One-of-a-kind actor Jake Busey is back in action with his unique, charismatic and heartfelt performances. Humble, witty, hilarious and genuine with a mega watt smile and a sunny disposition to match, Busey has proven his talent in films such as Enemy of the State, Starship Troopers, Contact, Twister, Identity and Home Fries, and his movies have hauled in $1.1 billion at the box office. After a hiatus from acting, Busey hit the ground running with multiple high-profile projects, including a role last year in The Predator playing Sean Keyes, the son of the Peter Keyes character his father Gary Busey played in Predator 2, and in a recurring role in Marvel’s Agents of S.H.I.E.L.D. on ABC as Tony Caine. Busey is fired up about his many upcoming projects on the small and silver screens, including his roles in the third season of Netflix’s sci-fi horror series Stranger Things this summer, and in the comedy horror adventure film Dead Ant, which had its world premiere at Screamfest, and was just released to limited theaters and to VOD platforms and Digital HD.

“Dead ant … dead ant … dead ant, dead ant, dead ant …” sings Busey to the tune of The Pink Panther theme song about the comic creature feature that mashes B movie shtick with heavy metal. “Dead Ant is a hilarious horror film,” he says. “It’s Spinal Tap meets Them. This glam-metal rock band from the 80s is trying to make a comeback at Coachella, and they have this crazy peyote trip, then these giant ants come and attack them. I’m the lead singer, like a Sebastian Bach meets Bret Michaels kind of a guy. Sean Astin and Sydney Sweeney are in it and Tom Arnold is the band’s manager. It’s a fun, crazy, silly movie. We had the screening at [TCL] Chinese Theatre, and the audience was laughing the whole time.”
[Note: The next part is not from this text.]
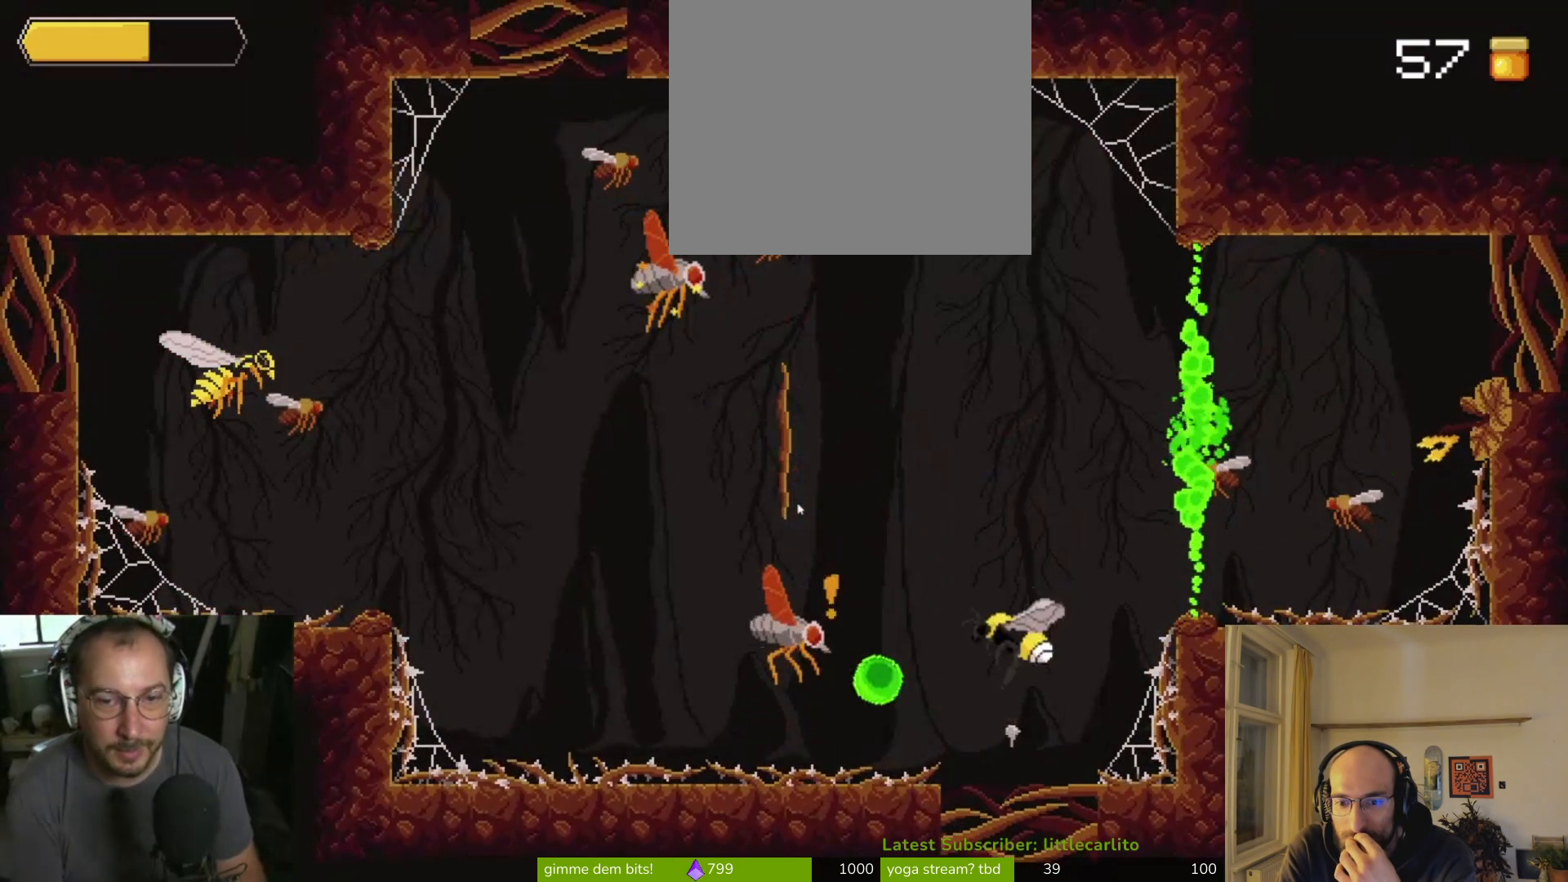
{"buttons": [], "left_stick": "center", "right_stick": "center", "events": [[100, "CIRCLE", "down"], [367, "CIRCLE", "up"], [367, "CROSS", "up"]]}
Busey was shocked and excited to land a role on Season 3 of Stranger Things, which premieres July 4. “Stranger Things is one of those shows where you think, ‘That would be neat if I was on it,’ and the followup thought is, ‘Clearly, that will never happen to me,’” Busey says. “When I auditioned for it during pilot season, I had auditions for different shows every day, so I was studying lines and developing characters that I’d never wind up playing. At a certain point, you kind of stop paying attention to the names of the shows you’re auditioning for. So my manager calls and says, ‘Stranger Things wants you to come back in,’ and I was like ‘Wait, I read for Stranger Things?’ Then I really started working on the material again and met with them and did the scene. Afterwards, I was like, ‘There is no way this is going to happen to me,’ and the next day my manager calls and says, ‘The Duffer Brothers already wanted you; they just wanted a good tape of you to prove to the execs at Netflix that you were worthy.’ I was like, ‘Wow, okay, now I’m on Stranger Things. I kept asking people to pinch me for two months. I felt like I was dreaming.”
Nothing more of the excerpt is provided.